During his escape, the protagonist stumbles upon a room containing a monkey and an unconscious human both hooked up to a machine. The monkey's face then becomes more human in appearance. The protagonist, now horrified, sees a diagram on the wall showcasing pictures of a human brain pointing towards several monkey brains. It turns out the "latest thing in pop music" is an experiment where musicians' brains are being transferred to monkeys, and he is planned to be the next victim. The video ends with him grabbing his bag and escaping down a laundry chute to a sauna-like room with men who have monkey-like faces, only to be cornered by the scientist and a dog, who also has the face of the scientist.

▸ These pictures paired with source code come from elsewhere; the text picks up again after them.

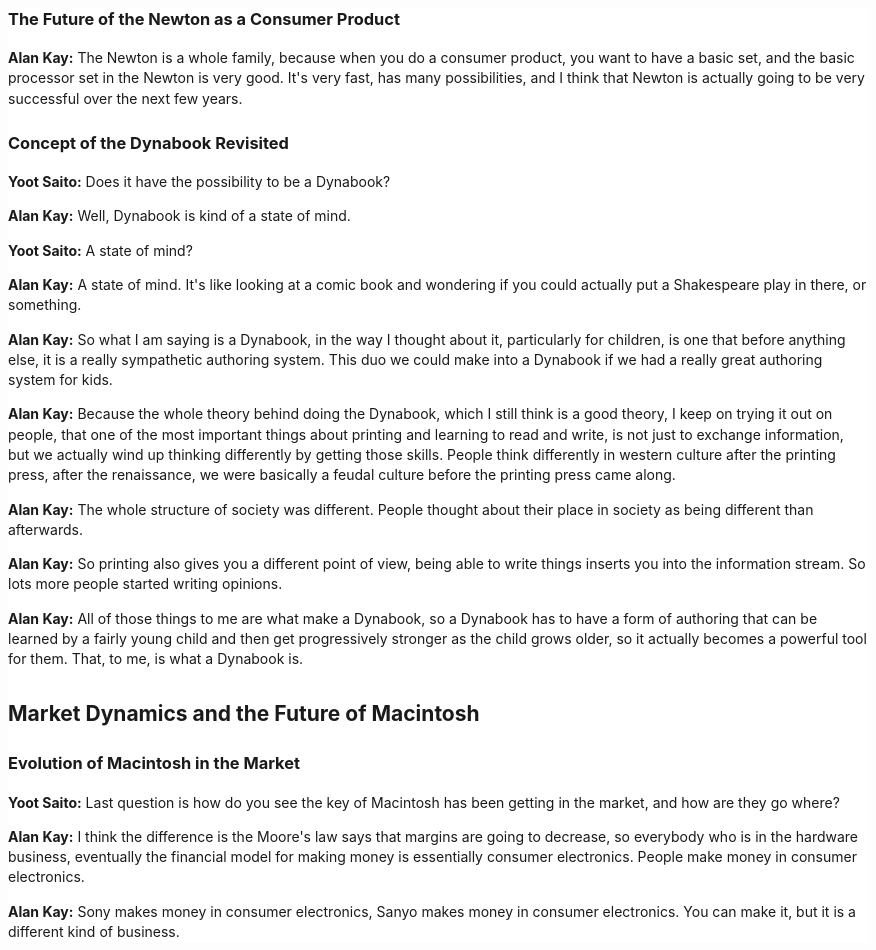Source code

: ### The Future of the Newton as a Consumer Product

**Alan Kay:** The Newton is a whole family, because when you do a consumer product, you want to have a basic set, and the basic processor set in the Newton is very good.
It's very fast, has many possibilities, and I think that Newton is actually going to be very successful over the next few years.

### Concept of the Dynabook Revisited

**Yoot Saito:** Does it have the possibility to be a Dynabook?

**Alan Kay:** Well, Dynabook is kind of a state of mind.

**Yoot Saito:** A state of mind?

**Alan Kay:** A state of mind.
It's like looking at a comic book and wondering if you could actually put a Shakespeare play in there, or something.

**Alan Kay:** So what I am saying is a Dynabook, in the way I thought about it, particularly for children, is one that before anything else, it is a really sympathetic authoring system.
This duo we could make into a Dynabook if we had a really great authoring system for kids.

**Alan Kay:** Because the whole theory behind doing the Dynabook, which I still think is a good theory, I keep on trying it out on people, that one of the most important things about printing and learning to read and write, is not just to exchange information, but we actually wind up thinking differently by getting those skills.
People think differently in western culture after the printing press, after the renaissance, we were basically a feudal culture before the printing press came along.

**Alan Kay:** The whole structure of society was different.
People thought about their place in society as being different than afterwards.

**Alan Kay:** So printing also gives you a different point of view, being able to write things inserts you into the information stream.
So lots more people started writing opinions.

**Alan Kay:** All of those things to me are what make a Dynabook, so a Dynabook has to have a form of authoring that can be learned by a fairly young child and then get progressively stronger as the child grows older, so it actually becomes a powerful tool for them.
That, to me, is what a Dynabook is.

## Market Dynamics and the Future of Macintosh

### Evolution of Macintosh in the Market

**Yoot Saito:** Last question is how do you see the key of Macintosh has been getting in the market, and how are they go where?

**Alan Kay:** I think the difference is the Moore's law says that margins are going to decrease, so everybody who is in the hardware business, eventually the financial model for making money is essentially consumer electronics.
People make money in consumer electronics.

**Alan Kay:** Sony makes money in consumer electronics, Sanyo makes money in consumer electronics.
You can make it, but it is a different kind of business.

The video won two awards at the 11th Annual Music Video Production Awards for Best Electronica Video and Best Directorial Debut. Pitchfork ranked the video at number 24 in their list of The Top 50 Music Videos of the 2000s.

==Remixes==
In 2011, DJ Chuckie created a mashup of the song with Cold Blank's remix of "Cal State Anthem" and played it at the Electric Daisy Carnival in Las Vegas, as well as several other festivals and events around the world. In 2023, 100 Gecs released a remix of the song, with the title "where's my head at _".

==Track listing==
1. "Where's Your Head At"
2. "Where's Your Head At" (Stanton Warriors mix)
3. "Romeo" (acoustic mix)

==Charts==

===Weekly charts===

Weekly chart performance for "Where's Your Head At"
| Chart (2001–2002) | Peak position |
|---|---|
| Australia (ARIA) | 16 |
| Belgium (Ultratop 50 Flanders) | 44 |
| Belgium (Ultratip Bubbling Under Wallonia) | 8 |
| Canada (Nielsen SoundScan) | 9 |
| Europe (Eurochart Hot 100) | 44 |
| Ireland (IRMA) | 19 |
| Ireland Dance (IRMA) | 1 |
| Netherlands (Single Top 100) | 63 |
| New Zealand (Recorded Music NZ) | 38 |
| Scottish Singles Sales (Official Charts) | 14 |
| UK Singles (Official Charts) | 9 |
| UK Dance (Official Charts) | 3 |
| UK Indie (Official Charts) | 2 |
| US Alternative Airplay (Billboard) | 39 |
| US Dance Club Songs (Billboard) | 3 |
| US Dance Singles Sales (Billboard) | 2 |

===Year-end charts===

Year-end chart performance for "Where's Your Head At"
| Chart (2002) | Position |
|---|---|
| Canada (Nielsen SoundScan) | 60 |
| US Maxi-Singles Sales (Billboard) | 20 |

==Certifications and sales==

Certifications and sales for "Where's Your Head At"
| Region | Certification | Certified units/sales |
| Australia (ARIA) | Gold | 35,000^{^} |
| Canada (Music Canada) | Gold | 40,000^{‡} |
| New Zealand (RMNZ) | Gold | 15,000^{‡} |
| United Kingdom (BPI) | Gold | 400,000^{‡} |
^{^} Shipments figures based on certification alone. ^{‡} Sales+streaming figures based on certification alone.

==Release history==

Release dates and formats for "Where's Your Head At"
| Region | Date | Format(s) | Label(s) | Ref. |
|---|---|---|---|---|
| United States | 29 October 2001 | Alternative radio | Astralwerks |  |
| Australia | 19 November 2001 | CD | Remote Control; XL; |  |
| United Kingdom | 26 November 2001 | 12-inch vinyl; CD; DVD; | XL |  |
| Australia | 21 January 2002 | 12-inch vinyl | Remote Control; XL; |  |

==Cover versions==
US noise rock band Melkbelly released a cover version of the song in 2018.

In 2023, US hyperpop duo 100 gecs released a remixed version, titled “Where’s My Head At_”.